Is it 'NoSQL' or 'Not Only SQL' ?


It was a compelling realization to answer myself what NoSQL is. While attending a training session on 'Cassandra Performance Tuning', there was a mention that Cassandra was a NoSQL database. Even with a good experience on NoSQL databases like MongoDB (document), Neo4J (graph) and InfluxDB (time series), I never gave a serious thought on NoSQL concept. With CQL (just like SQL), Cassandra is just like any SQL (relational) database. That made me think what really NoSQL is.

On a serious reflection, we can find that it is never No SQL, but Not only SQL. But, with a detailed consideration, it is not at all about SQL. It's about data modeling and more of data principle. The normal SQL (relational) database has a tabular data modeling to accomplish ACID and JOIN with normalization. Moreover, due to the tabular data modeling, the structured query language can filter columns in a table. On the contrary, NoSQL database is distributed implementation, mostly compromising consistency in CAP theorem and sacrificing ACID. The main difference I noticed is that the NoSQL query filters only rows (not columns) in the big data. That's why generally people make the distinction between relational and non-relational databases (not SQL and NoSQL). However, there are some non-relational databases that support ACID and JOIN, called NewSQL databases.

There are many implementations of the NoSQL (non-relational) databases in terms of their data modeling. As each of them has their own use cases and a detailed analysis on them are not in our scope, few examples for the sake of it are Column (Cassandra), Document (MongoDB), Key-Value (CouchDB), Graph (Neo4J) and Multi-model (OrientDB).

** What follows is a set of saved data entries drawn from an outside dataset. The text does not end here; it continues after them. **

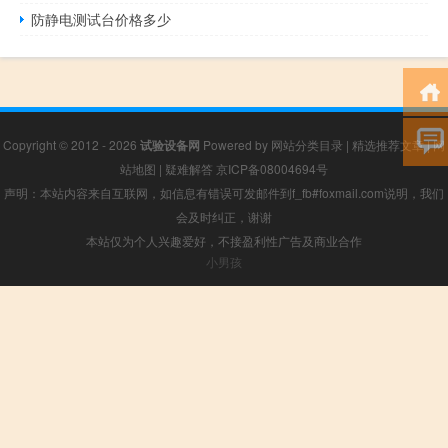
防静电测试台价格多少
Copyright © 2012 - 2026
试验设备网
Powered by
网站分类目录
|
精选推荐文章
|
网
站地图
|
疑难解答
京ICP备08004694号
声明：本站内容来自互联网，如信息有错误可发邮件到f_fb#foxmail.com说明，我们
会及时纠正，谢谢
本站仅为个人兴趣爱好，不接盈利性广告及商业合作
小男孩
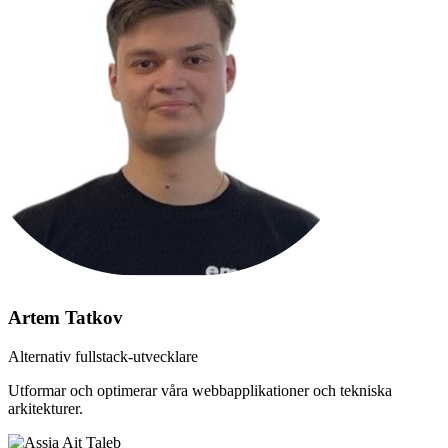
Artem Tatkov
Alternativ fullstack-utvecklare
Utformar och optimerar våra webbapplikationer och tekniska
arkitekturer.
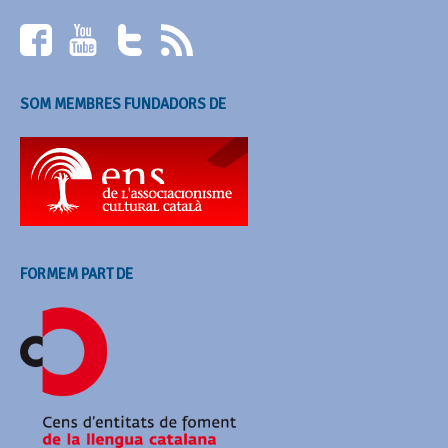
SOM MEMBRES FUNDADORS DE
FORMEM PART DE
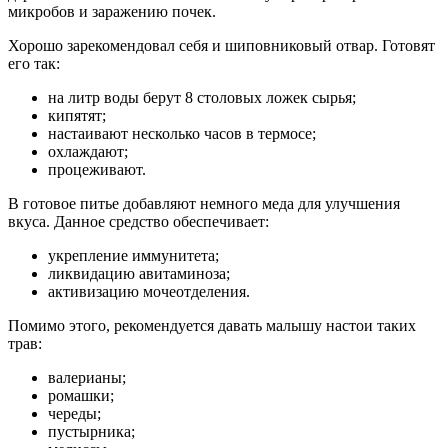
микробов и заражению почек.
Хорошо зарекомендовал себя и шиповниковый отвар. Готовят
его так:
на литр воды берут 8 столовых ложек сырья;
кипятят;
настаивают несколько часов в термосе;
охлаждают;
процеживают.
В готовое питье добавляют немного меда для улучшения
вкуса. Данное средство обеспечивает:
укрепление иммунитета;
ликвидацию авитаминоза;
активизацию мочеотделения.
Помимо этого, рекомендуется давать малышу настои таких
трав:
валерианы;
ромашки;
череды;
пустырника;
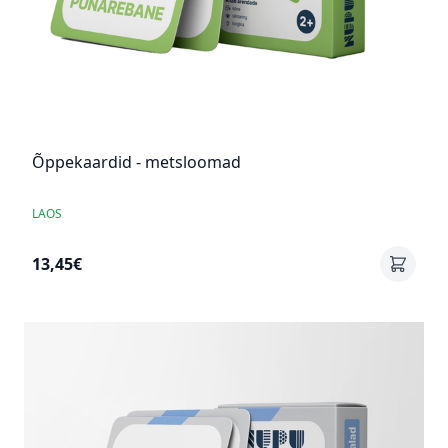
Õppekaardid - metsloomad
LAOS
13,45€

In a nutshell, it's not about the query language being used, how databases are categorized, but about the modeling. When you have non-relational database with ACID, it's called NewSQL and otherwise NoSQL. In relational data modeling, the data storage is a black-box to the user, concealing the interns of the structure, giving an interface of a structured query language. On the other hand, non-relational (NoSQL or NewSQL) database exposes the data structure to the user, providing flexibility of interface and scaling. Beware! Freedom always comes with a price. The developers (users) are given power with more responsibility (need of knowing interns) and long learning curve!

1 comment:

  1. Thanks for all your information.Website is very nice and informative content.

    Cassandra Training Courses

    ReplyDelete

ഇന്ന്

ഇന്നലെ യെ കുറിച്ച് വ്യാകുലപ്പെടുന്ന നാളെ യാണ് നമ്മുടെ ഇന്ന്!